El pueblo de Israel se
preguntaba con frustración por qué Dios no prestaba atención a sus ayunos ni a
sus sacrificios. Sin embargo, el Señor les muestra que sus prácticas religiosas
estaban desconectadas de sus acciones cotidianas.
Tenían una religiosidad
egoísta, mientras ayunaban, explotaban a sus trabajadores y buscaban sus
propios gustos.
Vivían una contradicción moral,
pretendían humillar el cuerpo con gestos externos mientras mantenían
contiendas, debates y pleitos violentos.
Dios rechaza las ceremonias
que solo buscan aparentar piedad sin generar una transformación real en la
conducta ética ni en el trato con los demás.
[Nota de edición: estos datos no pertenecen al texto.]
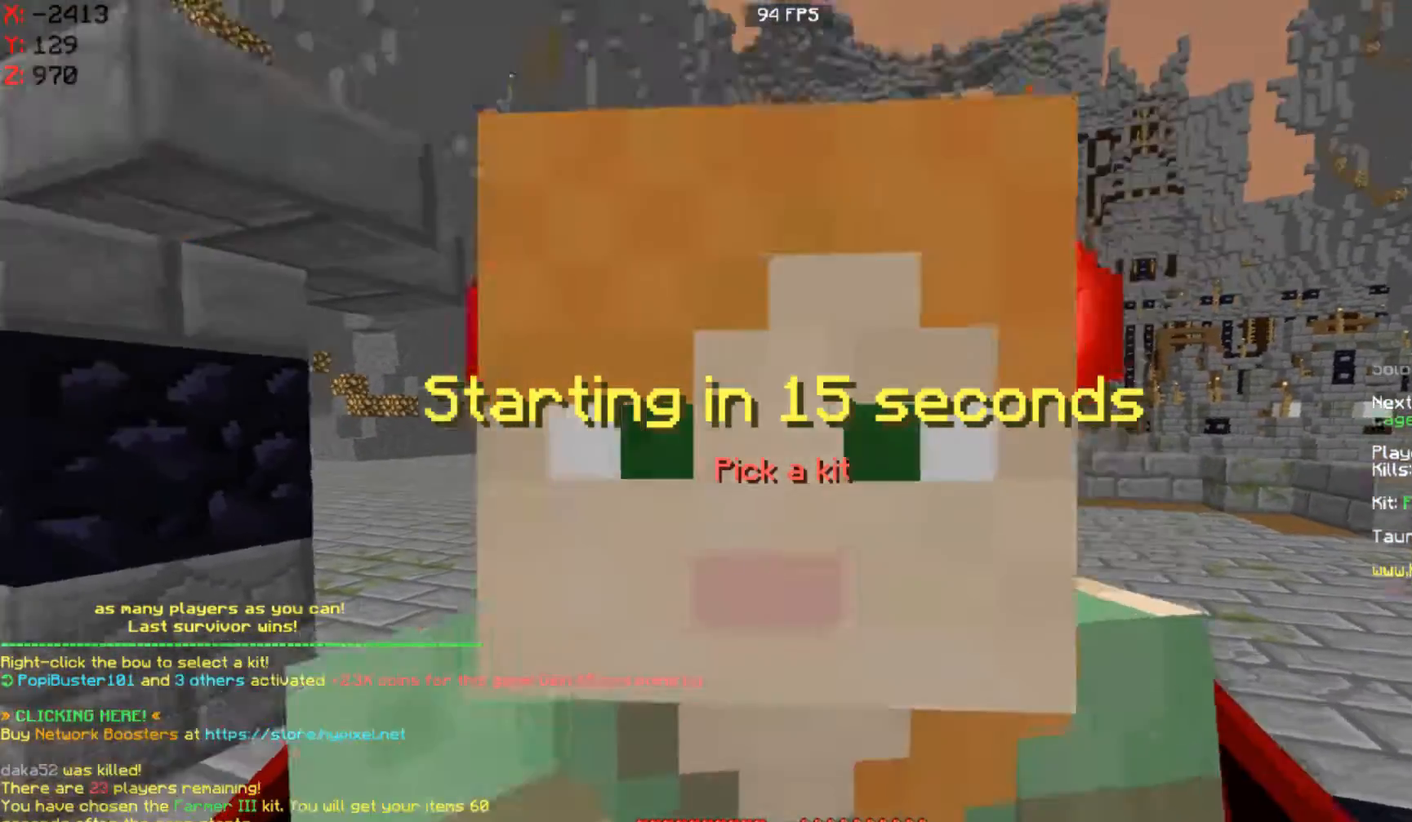
{"keys": [], "mouse": [], "events": [[200, "mouse_left", "down"], [267, "mouse_right", "down"], [283, "mouse_left", "up"], [333, "mouse_right", "up"]]}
Eran ritos sin corazón.
El pasaje redefine la
adoración no como un ritual estático, sino como un estilo de vida guiado por la
justicia y el amor al prójimo.
Dios detalla el ayuno que
realmente escoge:
Desatar ligaduras de impiedad:
Romper las cadenas del yugo opresor y liberar a los oprimidos.
Compasión activa: Compartir el
pan con el hambriento, albergar a los pobres desvalidos y cubrir al desnudo.
Empatía fraternal: No
esconderse del hermano que pasa necesidad. La verdadera adoración se mide por
el impacto compasivo en la comunidad.
Cuando la adoración se traduce
en justicia y amor, Dios promete una restauración integral:
La luz nacerá como el alba y
la sanidad se dejará ver rápidamente.
La presencia de Dios irá como
vanguardia y la gloria divina será la retaguardia.
El creyente será como un
huerto de riego y como manantial de aguas cuyas aguas nunca faltan.
Isaías 58 nos enseña que la
adoración no se limita a un espacio de culto o a un acto de abstención formal.
La fe auténtica exige la coherencia de un corazón transformado que busca la
justicia, defiende al desprotegido y refleja la bondad de Dios en las
relaciones diarias.
Dios les bendiga
abundantemente.
Si estás alejado
o si nunca antes hiciste una oración entregando tu vida a Dios has esta oración:
Señor Jesús, me arrepiento de mis pecados. Perdóname y limpia mi
corazón. Te entrego mi vida hoy; te recibo como mi único Salvador y te pido que
me guíes y habites en mí por siempre. Amén.